Of the resources consumed in data mining projects, the most precious
(read: "expensive") is time, especially the time of the human analyst.
Hence, a significant question for the analyst is how best to allocate
his or her time.
Long and continuing experience
indicates clearly that the most productive use of time in such work is
that dedicated to data preparation. I apologize if this seems like an
old topic to the reader, but it is an important lesson which seems to be
forgotten annually, as each new technical development presents itself. A
surprising number of authors- particularly the on-line variety- come to
the conclusion that "the latest thing"* will spare us from needing to
prepare and enhance the data.
I offer, as yet another
data point in favor of this perspective a recent conversation I had
with a colleague. He and a small team conducted parallel modeling
efforts for a shared client. Using the same base data, they constructed
separate predictive models. His model and theirs achieved similar test
performance. The team used a random forest, while he used
logistic regression, one of the simplest modeling techniques. The team
was perplexed at the similarity in model performance. My associate asked
them how they had handled missing values. They responded that they
filled them in. He asked exactly how they had filled the missing values.

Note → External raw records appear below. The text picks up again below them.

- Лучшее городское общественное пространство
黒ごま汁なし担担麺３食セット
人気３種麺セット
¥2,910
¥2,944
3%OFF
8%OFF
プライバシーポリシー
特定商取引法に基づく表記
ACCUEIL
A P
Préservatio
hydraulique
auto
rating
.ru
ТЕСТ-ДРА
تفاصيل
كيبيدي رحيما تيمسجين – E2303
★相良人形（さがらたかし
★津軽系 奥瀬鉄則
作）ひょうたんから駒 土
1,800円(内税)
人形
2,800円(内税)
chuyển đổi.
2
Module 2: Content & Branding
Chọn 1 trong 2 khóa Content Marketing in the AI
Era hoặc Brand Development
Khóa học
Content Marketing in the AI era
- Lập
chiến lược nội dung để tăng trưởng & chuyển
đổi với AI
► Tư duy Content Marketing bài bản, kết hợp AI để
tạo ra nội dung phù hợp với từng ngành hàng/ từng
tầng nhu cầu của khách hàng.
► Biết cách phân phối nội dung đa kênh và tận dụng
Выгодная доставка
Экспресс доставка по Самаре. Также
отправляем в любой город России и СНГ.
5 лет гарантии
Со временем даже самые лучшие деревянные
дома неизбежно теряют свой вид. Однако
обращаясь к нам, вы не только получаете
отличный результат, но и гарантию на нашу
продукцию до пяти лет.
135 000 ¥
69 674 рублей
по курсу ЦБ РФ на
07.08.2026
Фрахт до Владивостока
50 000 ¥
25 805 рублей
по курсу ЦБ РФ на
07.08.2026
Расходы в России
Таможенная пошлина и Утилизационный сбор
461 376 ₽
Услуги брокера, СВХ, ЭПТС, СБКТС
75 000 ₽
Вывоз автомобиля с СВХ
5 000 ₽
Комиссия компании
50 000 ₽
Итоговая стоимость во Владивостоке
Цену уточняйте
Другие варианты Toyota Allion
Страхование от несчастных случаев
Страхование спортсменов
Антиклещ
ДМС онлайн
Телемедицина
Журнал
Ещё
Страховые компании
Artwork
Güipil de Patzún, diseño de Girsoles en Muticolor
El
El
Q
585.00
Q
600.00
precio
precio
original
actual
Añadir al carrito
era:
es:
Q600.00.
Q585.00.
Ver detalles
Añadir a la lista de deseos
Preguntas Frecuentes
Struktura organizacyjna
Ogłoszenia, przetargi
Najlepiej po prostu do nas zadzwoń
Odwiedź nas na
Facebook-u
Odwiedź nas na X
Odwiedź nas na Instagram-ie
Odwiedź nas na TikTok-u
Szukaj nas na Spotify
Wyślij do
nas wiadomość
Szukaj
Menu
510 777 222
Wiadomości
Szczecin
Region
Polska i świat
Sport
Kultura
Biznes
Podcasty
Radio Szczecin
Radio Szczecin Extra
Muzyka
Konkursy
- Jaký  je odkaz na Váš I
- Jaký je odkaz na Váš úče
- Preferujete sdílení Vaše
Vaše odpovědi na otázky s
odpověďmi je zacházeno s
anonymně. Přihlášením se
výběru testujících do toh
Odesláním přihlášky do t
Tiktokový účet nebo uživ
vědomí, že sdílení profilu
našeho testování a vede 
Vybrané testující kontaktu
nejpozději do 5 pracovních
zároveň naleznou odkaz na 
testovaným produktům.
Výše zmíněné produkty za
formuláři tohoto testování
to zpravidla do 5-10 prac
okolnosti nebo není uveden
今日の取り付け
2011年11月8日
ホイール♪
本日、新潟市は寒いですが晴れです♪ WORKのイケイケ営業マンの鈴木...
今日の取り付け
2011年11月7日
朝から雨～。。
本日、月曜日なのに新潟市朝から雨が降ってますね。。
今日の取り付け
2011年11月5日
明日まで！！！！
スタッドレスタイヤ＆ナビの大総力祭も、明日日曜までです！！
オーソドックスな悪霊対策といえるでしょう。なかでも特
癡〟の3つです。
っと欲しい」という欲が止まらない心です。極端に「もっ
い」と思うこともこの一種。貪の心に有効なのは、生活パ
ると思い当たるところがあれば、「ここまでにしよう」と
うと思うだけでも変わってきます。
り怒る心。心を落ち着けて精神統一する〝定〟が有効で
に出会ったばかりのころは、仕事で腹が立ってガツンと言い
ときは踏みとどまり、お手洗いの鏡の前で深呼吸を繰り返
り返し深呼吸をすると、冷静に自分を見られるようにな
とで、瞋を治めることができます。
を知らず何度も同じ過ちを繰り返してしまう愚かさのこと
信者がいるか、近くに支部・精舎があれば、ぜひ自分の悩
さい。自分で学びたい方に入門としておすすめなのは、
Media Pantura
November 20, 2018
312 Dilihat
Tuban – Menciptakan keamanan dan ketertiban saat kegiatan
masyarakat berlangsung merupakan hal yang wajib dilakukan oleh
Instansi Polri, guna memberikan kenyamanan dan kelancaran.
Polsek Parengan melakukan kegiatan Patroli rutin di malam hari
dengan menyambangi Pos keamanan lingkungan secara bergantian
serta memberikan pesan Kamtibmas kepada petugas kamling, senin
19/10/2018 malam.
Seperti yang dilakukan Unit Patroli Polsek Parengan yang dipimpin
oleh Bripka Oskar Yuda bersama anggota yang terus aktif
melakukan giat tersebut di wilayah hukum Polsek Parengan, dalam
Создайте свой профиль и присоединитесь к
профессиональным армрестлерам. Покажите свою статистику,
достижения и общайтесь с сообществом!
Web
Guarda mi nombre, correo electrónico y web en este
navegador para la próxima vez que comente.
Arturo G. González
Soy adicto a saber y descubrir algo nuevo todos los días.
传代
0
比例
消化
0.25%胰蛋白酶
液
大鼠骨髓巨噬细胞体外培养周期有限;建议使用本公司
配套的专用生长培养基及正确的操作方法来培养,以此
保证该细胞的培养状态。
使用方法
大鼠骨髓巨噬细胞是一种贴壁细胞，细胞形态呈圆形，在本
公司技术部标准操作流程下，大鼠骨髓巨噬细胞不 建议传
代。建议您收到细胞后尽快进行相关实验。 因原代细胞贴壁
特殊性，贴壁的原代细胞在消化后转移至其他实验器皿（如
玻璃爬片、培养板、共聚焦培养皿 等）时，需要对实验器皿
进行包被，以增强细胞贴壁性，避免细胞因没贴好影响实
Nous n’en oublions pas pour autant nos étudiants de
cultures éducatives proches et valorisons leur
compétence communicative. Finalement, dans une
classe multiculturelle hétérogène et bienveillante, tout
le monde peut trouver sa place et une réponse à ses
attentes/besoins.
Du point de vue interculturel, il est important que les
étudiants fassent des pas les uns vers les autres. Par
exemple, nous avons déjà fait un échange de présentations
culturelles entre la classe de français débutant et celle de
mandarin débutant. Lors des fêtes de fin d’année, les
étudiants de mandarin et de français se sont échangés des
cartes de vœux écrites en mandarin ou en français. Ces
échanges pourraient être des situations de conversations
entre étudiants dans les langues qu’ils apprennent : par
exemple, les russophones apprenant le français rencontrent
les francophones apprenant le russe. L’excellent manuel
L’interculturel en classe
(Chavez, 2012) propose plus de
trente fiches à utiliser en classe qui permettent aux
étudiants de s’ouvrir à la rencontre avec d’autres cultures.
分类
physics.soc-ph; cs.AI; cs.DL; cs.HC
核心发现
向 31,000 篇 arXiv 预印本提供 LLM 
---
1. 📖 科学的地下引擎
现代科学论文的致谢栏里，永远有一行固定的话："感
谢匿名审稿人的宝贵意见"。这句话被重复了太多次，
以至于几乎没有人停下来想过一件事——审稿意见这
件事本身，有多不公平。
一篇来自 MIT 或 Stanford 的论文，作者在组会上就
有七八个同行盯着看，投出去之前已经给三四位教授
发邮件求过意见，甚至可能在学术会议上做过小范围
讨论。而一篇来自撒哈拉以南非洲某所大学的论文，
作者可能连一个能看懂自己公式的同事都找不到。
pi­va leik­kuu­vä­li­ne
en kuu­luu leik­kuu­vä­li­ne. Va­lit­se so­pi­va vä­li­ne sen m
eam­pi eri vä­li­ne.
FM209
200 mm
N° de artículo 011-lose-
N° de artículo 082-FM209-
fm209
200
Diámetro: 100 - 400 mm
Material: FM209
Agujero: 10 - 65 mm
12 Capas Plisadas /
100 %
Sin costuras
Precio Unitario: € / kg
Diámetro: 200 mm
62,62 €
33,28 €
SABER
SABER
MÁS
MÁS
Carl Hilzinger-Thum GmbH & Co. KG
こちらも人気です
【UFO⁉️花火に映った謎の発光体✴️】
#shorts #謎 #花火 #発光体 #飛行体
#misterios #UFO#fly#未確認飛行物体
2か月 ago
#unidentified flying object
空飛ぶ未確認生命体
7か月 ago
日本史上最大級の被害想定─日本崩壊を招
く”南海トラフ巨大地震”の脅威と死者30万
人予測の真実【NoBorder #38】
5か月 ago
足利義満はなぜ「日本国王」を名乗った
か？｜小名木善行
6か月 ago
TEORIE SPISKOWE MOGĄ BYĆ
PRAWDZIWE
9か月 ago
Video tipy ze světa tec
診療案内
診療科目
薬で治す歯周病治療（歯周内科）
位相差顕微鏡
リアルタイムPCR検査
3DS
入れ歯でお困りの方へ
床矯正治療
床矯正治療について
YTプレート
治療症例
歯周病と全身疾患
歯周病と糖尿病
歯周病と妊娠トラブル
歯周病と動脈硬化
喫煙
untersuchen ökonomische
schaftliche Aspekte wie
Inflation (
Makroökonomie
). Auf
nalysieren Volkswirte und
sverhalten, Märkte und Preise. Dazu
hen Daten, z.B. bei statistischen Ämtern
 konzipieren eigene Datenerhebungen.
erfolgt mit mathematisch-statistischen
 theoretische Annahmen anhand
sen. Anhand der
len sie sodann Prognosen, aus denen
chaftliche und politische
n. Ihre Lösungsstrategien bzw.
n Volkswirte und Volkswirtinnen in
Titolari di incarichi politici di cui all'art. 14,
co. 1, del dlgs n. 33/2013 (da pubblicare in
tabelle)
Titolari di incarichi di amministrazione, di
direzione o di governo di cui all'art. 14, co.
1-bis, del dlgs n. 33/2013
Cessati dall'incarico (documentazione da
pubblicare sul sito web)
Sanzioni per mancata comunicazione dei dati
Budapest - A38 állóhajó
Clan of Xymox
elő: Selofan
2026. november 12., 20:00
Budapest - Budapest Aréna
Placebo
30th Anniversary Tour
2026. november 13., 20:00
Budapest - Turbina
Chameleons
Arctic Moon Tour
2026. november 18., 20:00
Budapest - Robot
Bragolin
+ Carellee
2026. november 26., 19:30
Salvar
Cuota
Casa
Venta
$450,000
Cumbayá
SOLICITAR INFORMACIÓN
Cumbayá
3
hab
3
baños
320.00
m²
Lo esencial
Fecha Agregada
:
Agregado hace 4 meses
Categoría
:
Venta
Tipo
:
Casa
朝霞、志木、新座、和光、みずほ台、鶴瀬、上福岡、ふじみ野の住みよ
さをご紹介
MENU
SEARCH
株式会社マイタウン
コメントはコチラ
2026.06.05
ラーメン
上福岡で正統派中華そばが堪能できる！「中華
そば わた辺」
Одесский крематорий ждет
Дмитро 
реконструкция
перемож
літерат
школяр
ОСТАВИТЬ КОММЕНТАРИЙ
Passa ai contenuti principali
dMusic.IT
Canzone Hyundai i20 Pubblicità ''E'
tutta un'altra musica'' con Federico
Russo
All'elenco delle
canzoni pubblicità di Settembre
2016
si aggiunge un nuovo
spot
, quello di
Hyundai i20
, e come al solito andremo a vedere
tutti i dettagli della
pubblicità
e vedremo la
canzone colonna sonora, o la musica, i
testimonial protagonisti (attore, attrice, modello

The response was that they set them all to zeros (!). By not taking the
time and effort to comprehensively address this issue, they had forced
their model to do the significant extra work of filling in these gaps
itself. Consider that some fraction of their data budget was spent on fixing this mistake, rather than being used to create a better model. Note, too, that it is far easier (less code, less input
variables to monitor, less to go wrong) to deploy a modestly-sized
logistic regression than any random forest.
Given this
context, it is curious to note that so much of what is published (again,
especially on-line; think of titles such as: "The 10 Learning
Algorithms Every Data Scientist Must Know") and so many job listings
emphasize- almost to the point of exclusivity- learning algorithms, as
opposed to practical questions of data sampling, data preparation and
enhancement, variable reduction, solving the business problem (instead of the technical one) or ability to deploy the final product.
*
For "the latest thing", you may fill in, variously, neural networks,
decision trees, SVM, random forests, GPUs, deep learning or whatever
comes out as next year's "next big thing".